De Conquistador do Sertão |
Houve uma guerra no sertão baiano. Ninguém ficou sabendo, mas houve. Aconteceu no mais absoluto sigilo, na calada da noite e de baioneta calada, de surpresa e, por ser o Comandante-em-Chefe um antigo filiado da Aliança Renovadora Nacional, a imprensa foi proibida de dar manchete. Apenas uma nota de rodapé em um jornal da capital, tempos depois, que ninguém deu importância. Eram os conturbados anos setenta e a pequena cidade de Lagoa Azul repousava bem longe dos embates ideológicos do além-fronteira. Na falta do quê fazer, o povo criticava a apatia e a incompetência do prefeito para tirar a cidade do marasmo.
Em uma tarde de pouca inspiração e de muita disposição, o prefeito sonhou que era o Imperador do Sertão e sentiu o ávido desejo dos grandes conquistadores em aumentar os limites do seu império. O mundo, subjugado a ele, haveria de lhe render tributos e homenagens:
- Ave César! Os que vão morrer te saúdam!
Assim, dominado pela sede de poder, acalentado pelo canto da cigarra, pegou o seu facão-espada e convocou a sua legião de soldados, uns bêbados que passavam a tarde enchendo a cara de cachaça na conta da Prefeitura. Seguiram de caminhão, apreensivos e sombrios, para a linha de combate, um povoado paupérrimo na divisa do município. O sol declinava no horizonte e a vermelhidão do arrebol prenunciava uma noite de sibilos traiçoeiros e o cheiro fétido do chumbo queimando a carne já se sentia pairando no ar.
- Alea jacta est!
Quando a noite se fez alta e as corujas recolheram seus pios, um bando de soldados trôpegos, portando garrafa de cachaça em vez de fuzil, avançou destemido pelo terreno inimigo e tomou de assalto uma escola primária e um posto de saúde em construção. Mãos ágeis entraram em cena e puseram a pique os dois prédios, atearam fogo nas carteiras escolares e destruíram uma plantação de mandioca, única fonte de subsistência do exército inimigo.
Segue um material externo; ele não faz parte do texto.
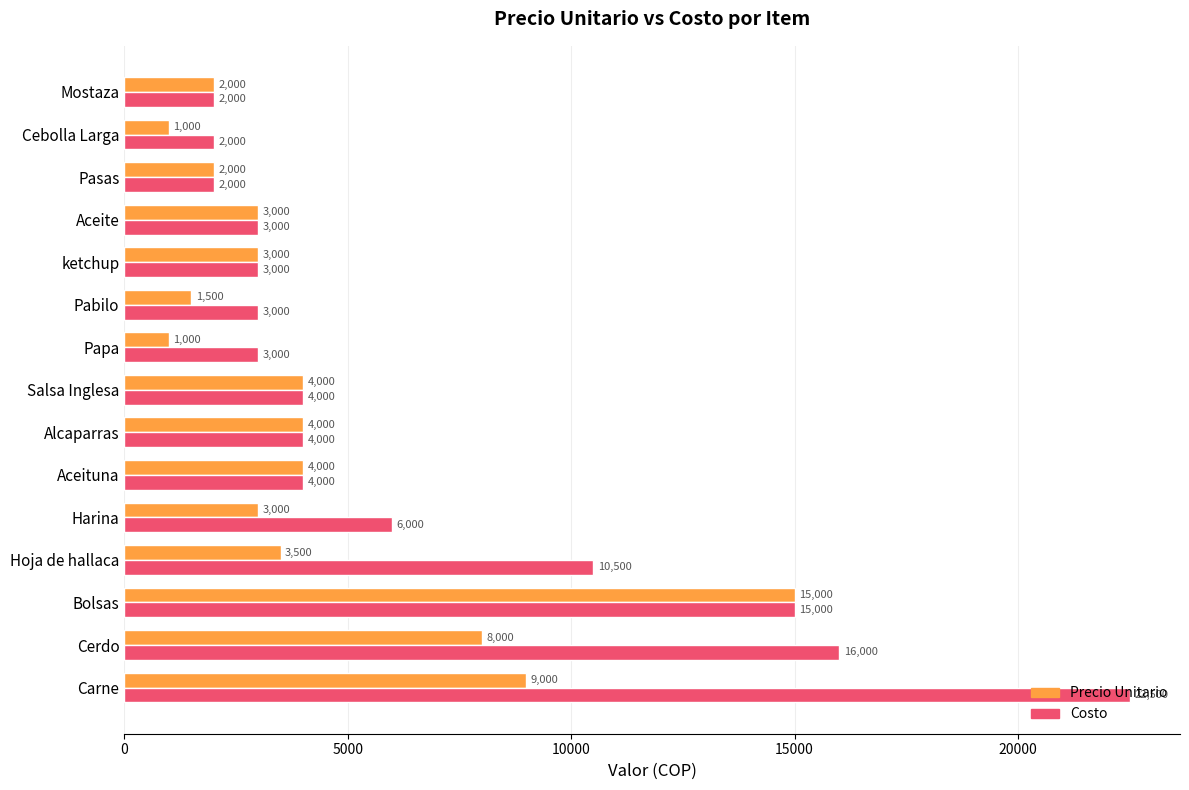

How many distinct data groups are displayed?

2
Como o breu da noite esconde todas as nossas maledicências, o Imperador recolheu seus homens e bateu em retirada, indo comemorar seu embate heroico em uma rodada etílica em seu castelo. Vitória completa, sem nenhuma baixa.
- Veni, vidi, vici!
Quando a névoa da manhã se fez diáfana, rostos surpresos, atônitos e incrédulos despertavam e miravam a destruição provocada por uma guerra não-declarada e de um combate não-anunciado. Revoltados, atearam fogo na bandeira do novo império que tremulava solitária sobre os escombros.
2 comentários:
Dá gosto ouvir o canto da acauã.
Anônimo
Tom das Mimosas, com explica a legenda de rodapé, os dois contos: "Também tivemos nosso W. Buch" e "Atrás da cerca", versam sobre a mesmo história. O seu conto é mais esclarecedor. Debochado. Irônico. Uma marca sua. O do Antonio foca mais o personagem - fala de dentro da história - causa um certo turvamento visual e psicológico no leitor.